RECORD SET
....
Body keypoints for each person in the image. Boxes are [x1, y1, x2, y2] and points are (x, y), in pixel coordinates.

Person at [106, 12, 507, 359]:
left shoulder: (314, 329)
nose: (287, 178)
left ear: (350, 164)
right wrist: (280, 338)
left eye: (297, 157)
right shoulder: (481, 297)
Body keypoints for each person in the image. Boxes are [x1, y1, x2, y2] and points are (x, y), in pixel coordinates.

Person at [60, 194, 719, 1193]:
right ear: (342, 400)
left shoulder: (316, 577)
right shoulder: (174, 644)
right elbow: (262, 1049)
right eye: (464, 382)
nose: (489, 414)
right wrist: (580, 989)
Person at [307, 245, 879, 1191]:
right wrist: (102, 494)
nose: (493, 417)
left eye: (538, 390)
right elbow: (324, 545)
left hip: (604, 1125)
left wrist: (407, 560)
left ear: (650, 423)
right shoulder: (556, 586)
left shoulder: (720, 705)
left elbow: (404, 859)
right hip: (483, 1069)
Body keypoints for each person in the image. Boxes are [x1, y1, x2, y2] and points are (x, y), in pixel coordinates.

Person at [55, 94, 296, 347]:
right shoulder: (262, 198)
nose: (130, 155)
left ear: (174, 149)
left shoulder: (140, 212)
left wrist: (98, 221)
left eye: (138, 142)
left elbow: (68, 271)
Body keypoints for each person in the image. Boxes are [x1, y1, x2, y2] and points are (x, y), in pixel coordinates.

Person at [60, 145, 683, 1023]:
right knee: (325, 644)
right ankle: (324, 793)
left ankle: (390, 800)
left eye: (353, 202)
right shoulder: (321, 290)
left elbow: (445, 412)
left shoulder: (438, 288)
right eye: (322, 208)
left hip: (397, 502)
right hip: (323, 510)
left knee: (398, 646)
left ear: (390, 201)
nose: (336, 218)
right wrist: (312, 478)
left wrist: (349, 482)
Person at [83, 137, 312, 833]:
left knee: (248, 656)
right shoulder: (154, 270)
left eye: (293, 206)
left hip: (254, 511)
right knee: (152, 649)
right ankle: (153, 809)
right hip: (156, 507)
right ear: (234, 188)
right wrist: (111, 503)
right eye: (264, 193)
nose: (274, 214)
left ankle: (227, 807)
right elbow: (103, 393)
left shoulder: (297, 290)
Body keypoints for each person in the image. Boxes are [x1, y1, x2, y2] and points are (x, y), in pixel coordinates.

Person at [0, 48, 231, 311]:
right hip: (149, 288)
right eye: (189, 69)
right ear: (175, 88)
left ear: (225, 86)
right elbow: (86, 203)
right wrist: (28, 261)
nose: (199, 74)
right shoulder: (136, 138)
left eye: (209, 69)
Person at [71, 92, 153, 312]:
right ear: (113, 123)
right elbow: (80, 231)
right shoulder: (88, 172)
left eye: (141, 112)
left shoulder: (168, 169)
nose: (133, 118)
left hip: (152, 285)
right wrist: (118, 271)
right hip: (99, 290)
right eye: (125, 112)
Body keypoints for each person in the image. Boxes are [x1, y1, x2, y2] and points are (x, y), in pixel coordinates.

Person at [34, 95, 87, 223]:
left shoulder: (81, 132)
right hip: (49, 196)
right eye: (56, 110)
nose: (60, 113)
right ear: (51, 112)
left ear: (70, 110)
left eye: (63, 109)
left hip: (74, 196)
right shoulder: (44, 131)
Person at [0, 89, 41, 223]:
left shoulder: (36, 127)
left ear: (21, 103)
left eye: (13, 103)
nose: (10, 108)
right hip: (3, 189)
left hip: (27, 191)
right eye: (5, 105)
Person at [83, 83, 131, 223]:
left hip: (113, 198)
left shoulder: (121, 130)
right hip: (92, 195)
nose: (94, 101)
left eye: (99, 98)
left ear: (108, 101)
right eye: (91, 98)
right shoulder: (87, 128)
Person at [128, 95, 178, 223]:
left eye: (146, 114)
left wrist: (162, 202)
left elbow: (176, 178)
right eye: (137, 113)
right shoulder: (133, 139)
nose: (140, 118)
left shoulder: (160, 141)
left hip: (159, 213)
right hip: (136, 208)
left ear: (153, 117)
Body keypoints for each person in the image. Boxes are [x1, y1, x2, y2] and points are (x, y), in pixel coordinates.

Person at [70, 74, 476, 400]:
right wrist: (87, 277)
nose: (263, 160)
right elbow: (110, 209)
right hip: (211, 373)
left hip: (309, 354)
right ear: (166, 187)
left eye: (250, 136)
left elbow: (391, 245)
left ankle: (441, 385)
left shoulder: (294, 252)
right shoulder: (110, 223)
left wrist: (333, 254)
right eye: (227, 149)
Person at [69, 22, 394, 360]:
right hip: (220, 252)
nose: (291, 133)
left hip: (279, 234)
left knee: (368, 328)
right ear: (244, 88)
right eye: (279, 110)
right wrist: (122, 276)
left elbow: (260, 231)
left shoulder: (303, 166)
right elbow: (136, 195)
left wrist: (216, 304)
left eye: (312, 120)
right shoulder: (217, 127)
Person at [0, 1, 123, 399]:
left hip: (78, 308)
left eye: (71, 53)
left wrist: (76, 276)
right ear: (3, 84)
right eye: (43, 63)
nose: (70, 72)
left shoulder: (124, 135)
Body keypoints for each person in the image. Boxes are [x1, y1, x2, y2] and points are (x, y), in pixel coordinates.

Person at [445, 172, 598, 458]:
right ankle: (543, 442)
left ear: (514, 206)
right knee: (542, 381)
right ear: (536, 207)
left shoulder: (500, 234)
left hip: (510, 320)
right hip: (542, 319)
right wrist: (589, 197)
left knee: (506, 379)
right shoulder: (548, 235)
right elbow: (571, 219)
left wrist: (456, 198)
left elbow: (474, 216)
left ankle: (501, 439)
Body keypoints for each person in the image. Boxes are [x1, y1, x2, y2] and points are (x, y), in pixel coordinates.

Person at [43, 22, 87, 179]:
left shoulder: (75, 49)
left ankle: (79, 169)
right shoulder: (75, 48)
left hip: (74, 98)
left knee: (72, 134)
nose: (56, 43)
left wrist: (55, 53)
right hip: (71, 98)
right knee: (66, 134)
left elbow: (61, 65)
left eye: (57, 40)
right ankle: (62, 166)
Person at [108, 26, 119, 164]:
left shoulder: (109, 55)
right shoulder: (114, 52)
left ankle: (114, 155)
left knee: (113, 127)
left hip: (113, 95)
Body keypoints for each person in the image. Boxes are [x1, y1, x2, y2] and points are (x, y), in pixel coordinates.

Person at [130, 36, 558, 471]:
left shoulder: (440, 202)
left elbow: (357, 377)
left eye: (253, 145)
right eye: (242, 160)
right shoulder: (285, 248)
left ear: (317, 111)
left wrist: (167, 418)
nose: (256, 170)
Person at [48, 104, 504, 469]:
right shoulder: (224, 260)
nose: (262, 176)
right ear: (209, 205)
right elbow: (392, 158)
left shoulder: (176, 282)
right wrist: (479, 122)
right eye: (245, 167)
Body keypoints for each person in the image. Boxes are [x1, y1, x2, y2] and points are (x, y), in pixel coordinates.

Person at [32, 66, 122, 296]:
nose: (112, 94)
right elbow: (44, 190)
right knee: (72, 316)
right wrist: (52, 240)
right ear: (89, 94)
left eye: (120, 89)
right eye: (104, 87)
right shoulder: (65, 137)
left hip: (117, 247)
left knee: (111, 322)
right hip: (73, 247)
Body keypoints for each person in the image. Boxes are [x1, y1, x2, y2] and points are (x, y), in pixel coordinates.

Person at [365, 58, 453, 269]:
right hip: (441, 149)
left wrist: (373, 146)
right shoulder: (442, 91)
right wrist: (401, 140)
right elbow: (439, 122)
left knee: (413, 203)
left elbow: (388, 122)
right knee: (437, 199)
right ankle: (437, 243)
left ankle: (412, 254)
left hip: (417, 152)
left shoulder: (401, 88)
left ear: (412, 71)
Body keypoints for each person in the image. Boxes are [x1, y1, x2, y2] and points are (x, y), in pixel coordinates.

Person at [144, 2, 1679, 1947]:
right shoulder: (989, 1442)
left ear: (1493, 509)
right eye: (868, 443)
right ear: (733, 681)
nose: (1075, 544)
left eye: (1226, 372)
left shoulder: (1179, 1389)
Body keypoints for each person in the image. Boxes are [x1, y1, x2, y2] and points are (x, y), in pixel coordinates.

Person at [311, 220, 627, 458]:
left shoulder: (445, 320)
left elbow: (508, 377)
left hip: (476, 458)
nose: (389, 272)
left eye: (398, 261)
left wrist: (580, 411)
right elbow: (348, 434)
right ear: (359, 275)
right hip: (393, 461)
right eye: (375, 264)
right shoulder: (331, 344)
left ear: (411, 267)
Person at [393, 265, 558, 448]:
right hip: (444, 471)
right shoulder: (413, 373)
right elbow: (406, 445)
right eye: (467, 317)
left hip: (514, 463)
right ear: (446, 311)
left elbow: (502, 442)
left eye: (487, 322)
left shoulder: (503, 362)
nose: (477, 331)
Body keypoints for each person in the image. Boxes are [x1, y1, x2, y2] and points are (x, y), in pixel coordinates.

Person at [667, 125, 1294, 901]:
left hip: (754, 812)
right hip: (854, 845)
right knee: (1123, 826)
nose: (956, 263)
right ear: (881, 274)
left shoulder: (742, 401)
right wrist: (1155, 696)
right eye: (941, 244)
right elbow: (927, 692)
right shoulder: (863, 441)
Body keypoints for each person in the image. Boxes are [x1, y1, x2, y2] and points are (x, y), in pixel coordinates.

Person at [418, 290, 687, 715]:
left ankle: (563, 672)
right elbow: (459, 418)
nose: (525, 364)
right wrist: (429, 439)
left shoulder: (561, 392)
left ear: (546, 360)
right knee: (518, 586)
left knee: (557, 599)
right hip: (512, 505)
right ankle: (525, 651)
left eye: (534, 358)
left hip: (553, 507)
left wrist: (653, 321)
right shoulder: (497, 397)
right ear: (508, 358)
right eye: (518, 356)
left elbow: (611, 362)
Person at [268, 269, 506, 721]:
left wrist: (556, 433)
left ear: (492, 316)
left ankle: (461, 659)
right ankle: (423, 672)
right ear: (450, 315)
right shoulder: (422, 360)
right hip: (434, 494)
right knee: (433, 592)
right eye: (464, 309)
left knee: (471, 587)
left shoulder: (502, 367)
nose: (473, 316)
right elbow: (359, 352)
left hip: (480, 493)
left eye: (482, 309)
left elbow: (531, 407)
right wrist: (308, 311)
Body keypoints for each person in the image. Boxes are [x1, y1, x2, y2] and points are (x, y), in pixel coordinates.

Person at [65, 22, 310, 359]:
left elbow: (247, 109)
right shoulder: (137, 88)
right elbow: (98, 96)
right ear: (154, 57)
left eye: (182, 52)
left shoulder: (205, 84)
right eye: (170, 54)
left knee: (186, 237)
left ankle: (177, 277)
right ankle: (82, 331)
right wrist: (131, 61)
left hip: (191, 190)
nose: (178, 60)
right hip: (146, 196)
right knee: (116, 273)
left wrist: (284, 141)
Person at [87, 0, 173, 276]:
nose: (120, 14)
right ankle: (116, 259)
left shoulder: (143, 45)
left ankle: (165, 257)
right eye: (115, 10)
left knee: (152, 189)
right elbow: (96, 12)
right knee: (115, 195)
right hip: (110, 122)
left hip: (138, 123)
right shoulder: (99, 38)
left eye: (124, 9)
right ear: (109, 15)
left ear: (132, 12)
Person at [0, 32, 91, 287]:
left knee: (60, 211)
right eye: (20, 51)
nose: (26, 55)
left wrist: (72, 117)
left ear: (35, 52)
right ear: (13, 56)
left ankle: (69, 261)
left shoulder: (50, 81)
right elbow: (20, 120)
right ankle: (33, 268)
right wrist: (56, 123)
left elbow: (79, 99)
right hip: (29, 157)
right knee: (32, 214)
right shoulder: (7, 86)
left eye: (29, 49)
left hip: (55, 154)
....
WHAT TO DO
From the records above, transcribe exactly the run of lines that opens with the line holding "right wrist: (312, 478)" and closes with the line holding "right eye: (125, 112)", both included.

SOLUTION TO THIS PROBLEM
right wrist: (312, 478)
left wrist: (349, 482)
Person at [83, 137, 312, 833]:
left knee: (248, 656)
right shoulder: (154, 270)
left eye: (293, 206)
left hip: (254, 511)
right knee: (152, 649)
right ankle: (153, 809)
right hip: (156, 507)
right ear: (234, 188)
right wrist: (111, 503)
right eye: (264, 193)
nose: (274, 214)
left ankle: (227, 807)
right elbow: (103, 393)
left shoulder: (297, 290)
Body keypoints for each person in the image. Boxes are [x1, y1, x2, y2] and points are (x, y), in pixel coordinates.

Person at [0, 48, 231, 311]:
right hip: (149, 288)
right eye: (189, 69)
right ear: (175, 88)
left ear: (225, 86)
right elbow: (86, 203)
right wrist: (28, 261)
nose: (199, 74)
right shoulder: (136, 138)
left eye: (209, 69)
Person at [71, 92, 153, 312]:
right ear: (113, 123)
right elbow: (80, 231)
right shoulder: (88, 172)
left eye: (141, 112)
left shoulder: (168, 169)
nose: (133, 118)
left hip: (152, 285)
right wrist: (118, 271)
right hip: (99, 290)
right eye: (125, 112)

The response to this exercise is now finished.